Court rules GOP will go on top of ballots

In the race for Connecticut’s open state and congressional seats, the Republicans will be on top — at least on top of the ballot.

The state Supreme Court issued a decision on Wednesday, Sept. 26, that requires the Republican Party’s candidates for office in the Nov. 6 election be placed on the first line of the ballots.

State law gives the top line of the ballot to the party of the winner of the most recent gubernatorial race. Because that winner in 2010 was Democrat Dannel Malloy, Secretary of the State Denise Merrill had planned to list Democrats first on the ballots.

However, the Republican Party of Connecticut challenged that decision, based on the fact Mr. Malloy received fewer votes on the Democratic line than his Republican opponent Tom Foley had on the Republican line. Mr. Malloy had been cross-endorsed by the Working Families Party, and it was these votes that, when combined with those cast on the Democratic line, gave him the victory in the governor’s race.

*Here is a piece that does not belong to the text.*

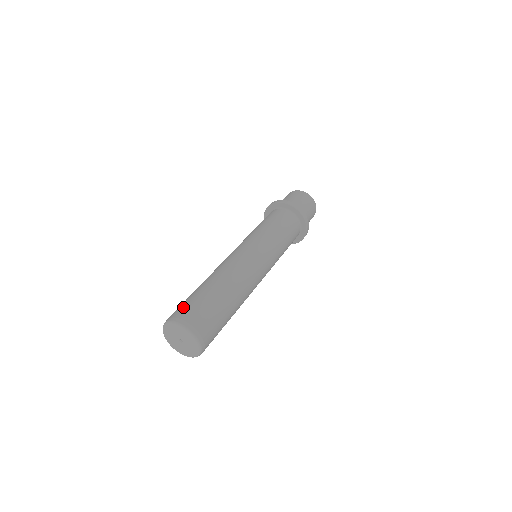
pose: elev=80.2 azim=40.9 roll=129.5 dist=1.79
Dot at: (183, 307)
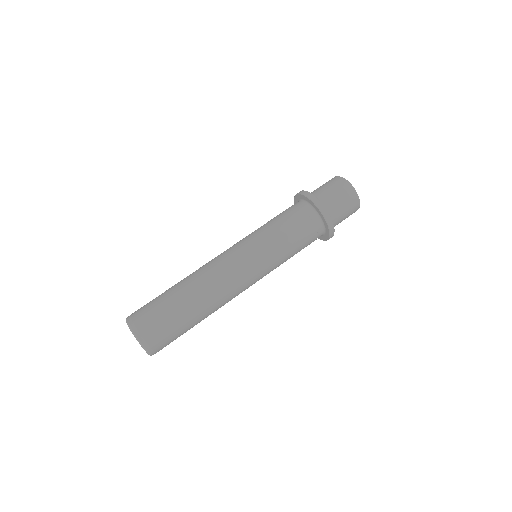
Dot at: (147, 314)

Chapter 147, Section 9-249a of the Connecticut state statutes, deals with the order of parties on the ballot.

The statute states the first party to be listed on a ballot is “the party whose candidate for governor polled the highest number of votes in the last-preceding election.”

The secretary of the state’s office interpreted this to mean that Mr. Malloy was the Democratic Party’s candidate; therefore, because he received the most overall votes, the Democrats should be listed first in this election.

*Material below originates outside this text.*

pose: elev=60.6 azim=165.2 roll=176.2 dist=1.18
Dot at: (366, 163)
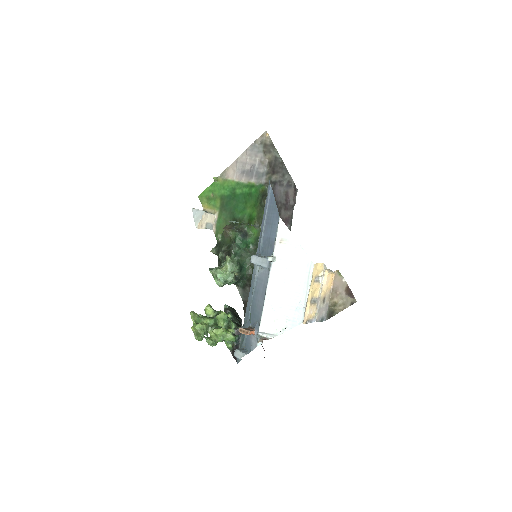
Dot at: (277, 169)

The Republican Party — and ultimately the state Supreme Court agreed — argued the wording of the statute is intended to refer to parties, not specific candidates, so the party that received the most votes should go on top.


“While I am surprised at the outcome today, I am confident that my office interpreted the statute in good faith and with due diligence,” Ms. Merrill said in a press release issued Sept. 26. “My staff interpreted the law back in 2011, for the municipal election ballot that year, relying on recent precedent, thorough research and a careful analysis of the statute. The Supreme Court disagrees with our view, and I respect the court’s final decision in this matter. The Republican Party will be on the top line of the ballot in accordance with the court’s order.”

Connecticut Republican Party Chairman Jerry Labriola Jr. was pleased with the state Supreme Court’s decision.

“In the party’s view, the language of the statute clearly states that Republicans should receive the top line based on the results of the 2010 gubernatorial election,” Mr. Labriola said in a press release issued the day of the court decision. “I regret that it was necessary to file a legal action in response to the secretary of state’s incorrect interpretation of election law, but I am pleased that our Republican candidates will have their rightful place on the top ballot line for the Nov. 6, 2012, election.”

Although ballots were supposed to be sent to municipalities across the state by Sept. 15, the secretary of the state’s office had been holding off on printing ballots until the Supreme Court made its decision. Ms. Merrill said she is pleased the court made its decision in time for ballots to be printed accurately.

“With the timing of this decision, we now feel confident that absentee ballots should be available for distribution by town clerks by the Oct. 5 statutory deadline,” she said in her release.